To get updates and try running spybot in safe mode again?
To download the latest version get updates and try running spybot in safe mode again?
The link below needs the basic version downloaded not the trial or the pro, the same when installing to avoid any real time protection. You’ll need to uncheck a box at the bottom of a line of check boxes, if I remember correctly.
IMHO, the best thing your friend can do is to follow dickevans information in regards to using one of the 4 malware removal sites he listed in his post here.
Also please read the last post in that thread by Quads - he is a fully trained malware removalist who has quit working malware removals on this forum because of information coming from many different sources (and causing in some cases) more harm than good.
Spybot S&D (or 2) will not remove "Search Protect" by Conduit, as found out myself and on Spybot Forum etc. We have programs that will including scripting. Spybot does not find it all,
No point in telling users to use programs that does not do the job
I really appreciate all the help my original inquiry brought. My friend already has SpyBot on his computer, so the question really does not concern SpyBot - except that SpyBot finds the Win32.downloader.gen every day when he runs it. My question is, can he install another program, such as Norton Internet Security (for Windows XP SP3) that will also find Win32.downloader.gen and fix it?? Thanks again!
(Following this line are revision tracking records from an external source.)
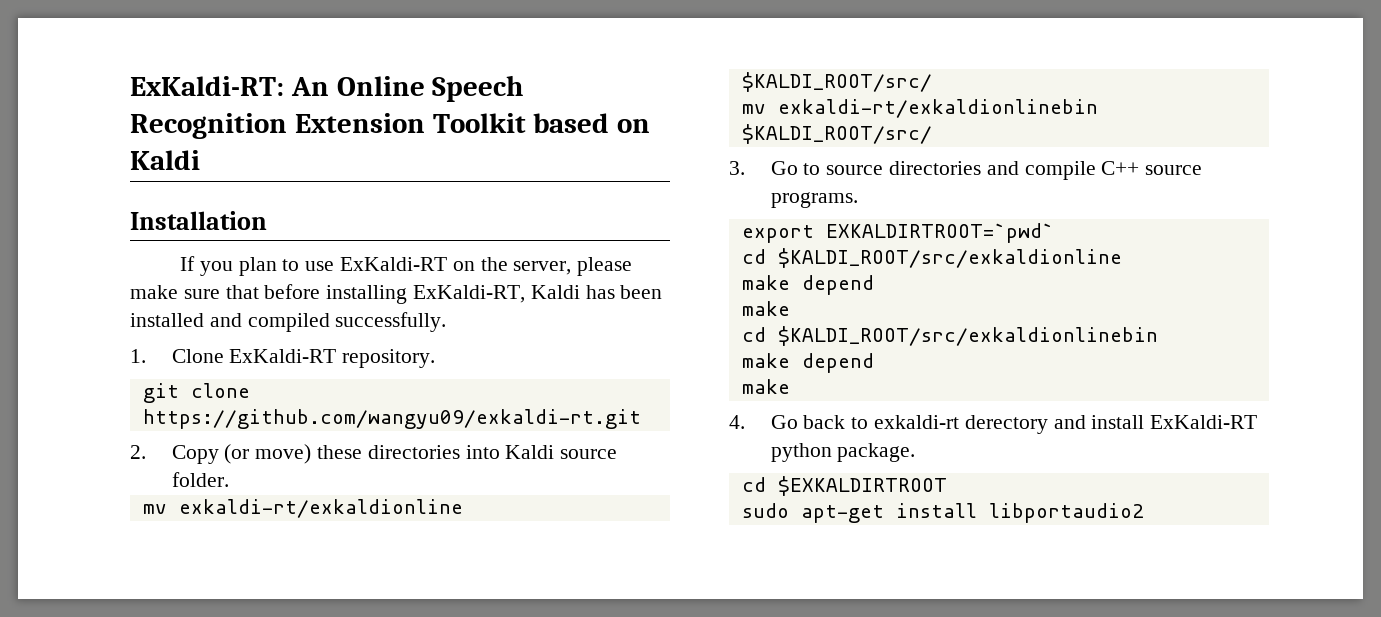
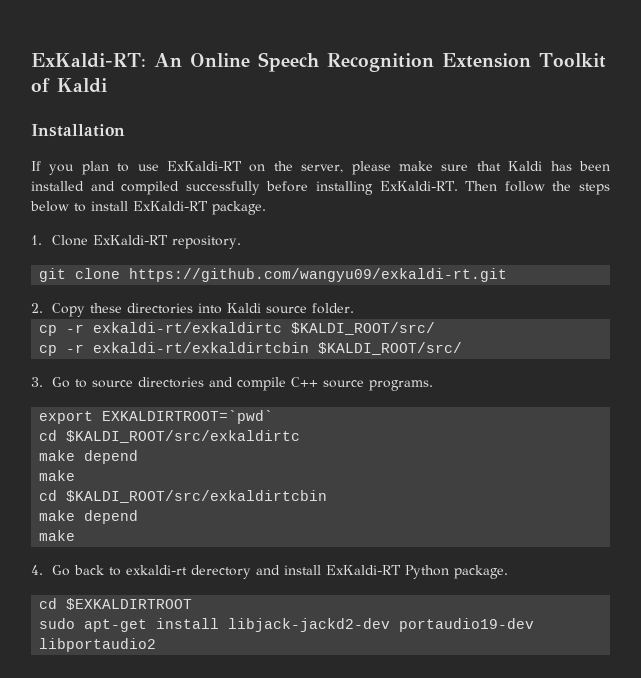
[533,113,651,133] based on -> [31,78,50,92] of
[264,284,526,304] before installing ExKaldi-RT, -> (501, 166) none
[335,312,447,332] successfully. -> [185,181,610,195] [30,201,266,215] successfully before installing ExKaldi-RT. Then follow the steps below to install ExKaldi-RT package.
[224,444,312,464] (or move) -> (86, 310) none
[142,499,463,518] [741,72,932,92] [741,99,1098,118] mv exkaldi-rt/exkaldionline $KALDI_ROOT/src/ // mv exkaldi-rt/exkaldionlinebin -> [39,322,436,336] [39,342,310,356] cp -r exkaldi-rt/exkaldirtc $KALDI_ROOT/src/ // cp -r exkaldi-rt/exkaldirtcbin
[777,248,1122,268] $KALDI_ROOT/src/exkaldionline -> [66,430,301,443] $KALDI_ROOT/src/exkaldirtc
[777,326,1158,346] $KALDI_ROOT/src/exkaldionlinebin -> [66,490,328,503] $KALDI_ROOT/src/exkaldirtcbin
[770,443,832,462] python -> [405,565,450,579] Python
(977, 510) none -> [228,618,535,632] libjack-jackd2-dev portaudio19-dev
From calebcrawford’s information on the link below NIS cannot delete, win32.downloader.gen, as Caleb’s thread progresses to a malware removal site. May I suggest trying spybot in safe mode, as Caleb could not run spybot in safe mode?
calebcrawford’s post below.
I seem to be afflicted by a trojan/virus. It comes up in Spybot as win32.downloader.gen, and Spybot cannot remove. I am using Norton Internet Security 19.9.1.14 fully updated, and the quick scan shows nothing, I am still running a full scan.
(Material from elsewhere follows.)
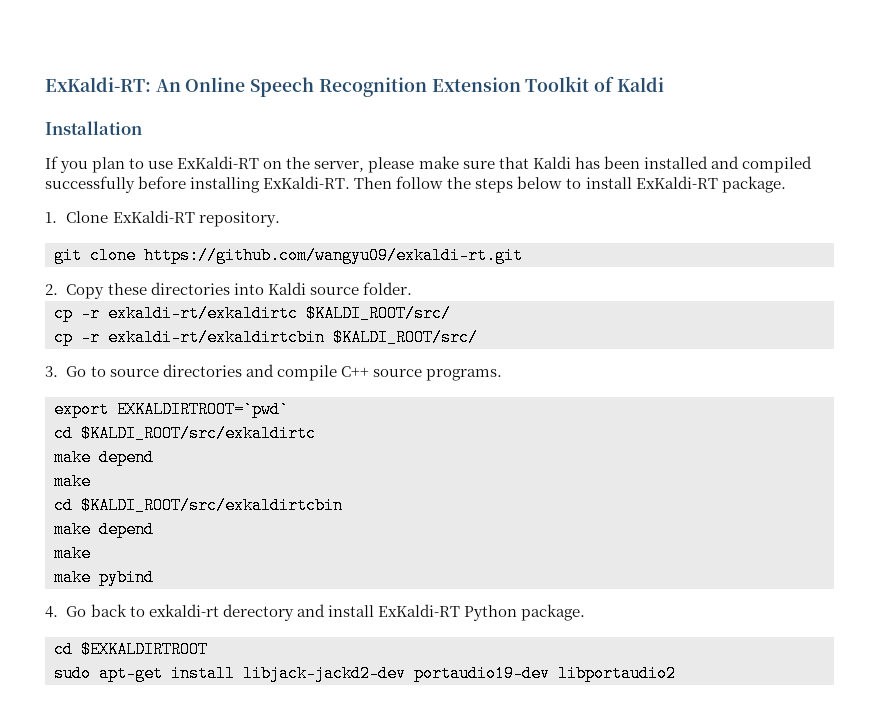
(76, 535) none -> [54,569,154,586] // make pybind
Used a Malware Removal forum to fix the problem and make sure the system is cleaned and in order. Please do the same and use people like myself to safely deal with things as we know what we are doing with the advanced tools we use.
Hi Quads - SpyBot detects Win32.downloader.gen every time my friend runs it. It gives the message that it cannot be fixed at the time, but may (I think) fix it next time SpyBot is run. So far, it HAS fixed it the next time he runs Spybot (which is usually immediately) - but then the next day, SpyBot detects it again.
Today, after he had re-run SpyBot and it showed fixed, I had him run a hard drive search for Win32.downloader.gen and it did not come up. I asked him to run one of his daily web-sites, and then run the search again. The search didn't find it.
The goal is to try to find an "automatic" detector, so that he doesn't have to keep running SpyBot manually twice to get it fixed. I've sent an inquiry to Norton to ask them if they have such a product; will post what I hear from them! Thanks.
"I had him run a hard drive search for Win32.downloader.gen and it did not come up" hahahahaha that is funny, It doesn't work like that., you are way out of your depth so careful with what you do with the system.
As I said Spybot does not detect it all. But now you have a broken product (if we can call it that ) even Spybot forums found that they have to manually script to get the rest.
Here's the latest. When he runs Spybot, he gets the following message:
"(X) Win32.Downloader.gen
(X) [SBI $BCCEBCBD] Program Directory
C:\Documents and Settings\GMac...\Application Data\Search Project\
WARNING
Some problems couldn't be fixed; the reason could be that the associated files are still in use (in memory).
This could be fixed after a restart.
May Spybot-S&&D run on your next system startup?
YES NO"
The (X) are in red color.
He usually clicks on YES, and restarts the computer - and Spybot also starts. When Spybot is finished running this 2nd time, it usually shows that Win32.Downloader.gen has been fixed, i.e., (X) in green.